徐墨凛面不改色地整理了衬衫袖子,系好袖扣,又恢复了清冷如月的精英模样:“仇总找你说情了?”
自从包厢事件之后,他就终止了停云地产和仇氏建材的所有业务往来,仇总狗急跳墙是意料之中的事。

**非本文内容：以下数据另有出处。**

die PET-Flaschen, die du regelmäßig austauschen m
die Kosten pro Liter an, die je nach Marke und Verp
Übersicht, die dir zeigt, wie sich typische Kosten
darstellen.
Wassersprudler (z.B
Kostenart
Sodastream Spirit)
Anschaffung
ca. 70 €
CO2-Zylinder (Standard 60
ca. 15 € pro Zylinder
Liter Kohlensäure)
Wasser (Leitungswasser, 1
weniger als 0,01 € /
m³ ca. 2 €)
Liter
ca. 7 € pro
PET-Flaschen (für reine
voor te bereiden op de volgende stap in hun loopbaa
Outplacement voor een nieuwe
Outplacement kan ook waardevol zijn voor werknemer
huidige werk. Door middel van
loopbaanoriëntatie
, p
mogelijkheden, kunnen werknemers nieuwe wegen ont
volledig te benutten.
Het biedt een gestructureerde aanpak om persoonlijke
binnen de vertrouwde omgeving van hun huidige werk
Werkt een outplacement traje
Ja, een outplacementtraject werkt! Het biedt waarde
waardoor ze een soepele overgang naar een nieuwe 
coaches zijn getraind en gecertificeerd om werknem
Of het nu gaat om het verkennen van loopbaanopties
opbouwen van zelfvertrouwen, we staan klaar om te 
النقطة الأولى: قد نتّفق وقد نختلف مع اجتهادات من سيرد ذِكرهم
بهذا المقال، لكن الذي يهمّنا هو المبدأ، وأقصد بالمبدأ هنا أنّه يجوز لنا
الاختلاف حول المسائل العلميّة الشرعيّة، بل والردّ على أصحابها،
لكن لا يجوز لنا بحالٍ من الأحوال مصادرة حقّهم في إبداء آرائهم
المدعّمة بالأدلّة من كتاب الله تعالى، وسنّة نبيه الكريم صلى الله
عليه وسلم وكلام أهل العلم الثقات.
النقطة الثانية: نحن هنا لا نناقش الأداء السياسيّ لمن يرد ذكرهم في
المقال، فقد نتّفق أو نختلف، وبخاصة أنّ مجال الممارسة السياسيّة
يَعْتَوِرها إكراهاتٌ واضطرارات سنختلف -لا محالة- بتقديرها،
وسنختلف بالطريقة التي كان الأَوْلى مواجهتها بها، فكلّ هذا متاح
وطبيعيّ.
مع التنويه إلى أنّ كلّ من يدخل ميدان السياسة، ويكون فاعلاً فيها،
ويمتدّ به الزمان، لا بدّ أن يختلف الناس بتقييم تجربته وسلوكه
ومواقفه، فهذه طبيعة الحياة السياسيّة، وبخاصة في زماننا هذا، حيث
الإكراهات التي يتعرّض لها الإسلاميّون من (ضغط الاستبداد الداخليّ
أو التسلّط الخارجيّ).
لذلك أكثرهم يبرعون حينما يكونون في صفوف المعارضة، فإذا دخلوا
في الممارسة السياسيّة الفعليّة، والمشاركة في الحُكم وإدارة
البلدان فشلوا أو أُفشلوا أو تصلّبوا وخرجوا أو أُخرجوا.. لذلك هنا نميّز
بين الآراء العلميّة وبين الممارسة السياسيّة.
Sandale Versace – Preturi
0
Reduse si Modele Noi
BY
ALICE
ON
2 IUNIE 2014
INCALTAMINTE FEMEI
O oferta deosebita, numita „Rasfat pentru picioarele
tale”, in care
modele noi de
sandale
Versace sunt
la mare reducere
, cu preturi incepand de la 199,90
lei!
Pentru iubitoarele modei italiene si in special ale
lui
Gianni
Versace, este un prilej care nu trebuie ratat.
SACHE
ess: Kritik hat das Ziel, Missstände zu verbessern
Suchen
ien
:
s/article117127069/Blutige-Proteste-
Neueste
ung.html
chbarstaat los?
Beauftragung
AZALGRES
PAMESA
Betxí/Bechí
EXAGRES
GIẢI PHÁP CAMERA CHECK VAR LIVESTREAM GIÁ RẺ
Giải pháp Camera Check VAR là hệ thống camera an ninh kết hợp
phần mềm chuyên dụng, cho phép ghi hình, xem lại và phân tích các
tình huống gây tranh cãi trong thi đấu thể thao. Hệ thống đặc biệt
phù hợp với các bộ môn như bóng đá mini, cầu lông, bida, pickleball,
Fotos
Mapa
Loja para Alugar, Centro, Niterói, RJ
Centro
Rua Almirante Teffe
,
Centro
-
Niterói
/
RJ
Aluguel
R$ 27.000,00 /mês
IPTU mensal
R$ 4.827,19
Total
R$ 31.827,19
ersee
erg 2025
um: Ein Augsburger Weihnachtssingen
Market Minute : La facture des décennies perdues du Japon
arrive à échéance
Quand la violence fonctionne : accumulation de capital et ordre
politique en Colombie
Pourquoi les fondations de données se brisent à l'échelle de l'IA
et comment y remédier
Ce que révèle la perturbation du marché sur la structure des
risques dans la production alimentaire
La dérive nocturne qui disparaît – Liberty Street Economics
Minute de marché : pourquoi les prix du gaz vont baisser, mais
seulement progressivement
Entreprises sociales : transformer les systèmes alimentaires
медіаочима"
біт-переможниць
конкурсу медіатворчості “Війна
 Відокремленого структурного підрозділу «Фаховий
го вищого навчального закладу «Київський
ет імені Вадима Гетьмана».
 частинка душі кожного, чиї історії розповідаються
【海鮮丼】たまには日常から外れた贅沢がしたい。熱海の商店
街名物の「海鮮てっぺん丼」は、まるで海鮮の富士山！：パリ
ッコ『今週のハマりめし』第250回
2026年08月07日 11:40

“是,”高尚点头,“他今晚攒了个局,想让我当说客。”
还承诺事成之后会给丰厚的报酬。
高尚虽不知晓内情,但他不是个拎不清的人,不然也不会在徐墨凛身边待这么多年,还备受重用了:“我听说,沈氏集团也和仇氏建材终止合作了。”
徐墨凛不以为意地轻嗤:“沈暮算是下了重本。”
只可惜,他挖墙脚的方向错了。
回到银月湾已是将近十一点,徐墨凛进浴室洗了个澡,雾气氤氲中,细密水流沿着他的黑色短发,滑落眉间,鼻尖,晶莹剔透地汪在精致的锁骨处,随着他的动作飞溅,从肩到腰腹的肌理紧实而流畅,尤其是人鱼线收得很漂亮,水珠没入神秘的丛林区域,漫过修长双腿,地面水光淋漓。
他想着她,独自坠入情Y的漩涡。
沐浴露的香气中,渐渐地掺杂了男性的荷尔蒙气息。
处理完后续,徐墨凛关掉花洒,头发擦到半干,在腰间围了条浴巾,走出主卧,坐在落地窗边的贵妃榻上,拿起Ipad回复了几封邮件,望着窗外的如水月色,回想着从进她家门,再到装醉抱她,试图留宿,被她看破计谋的整个过程,他唇线一松,轻笑出声。
在他以前夫身份申请重新追求她的权利时,徐太太并未明确拒绝,但也没有给予通行证,她的心思琢磨不透。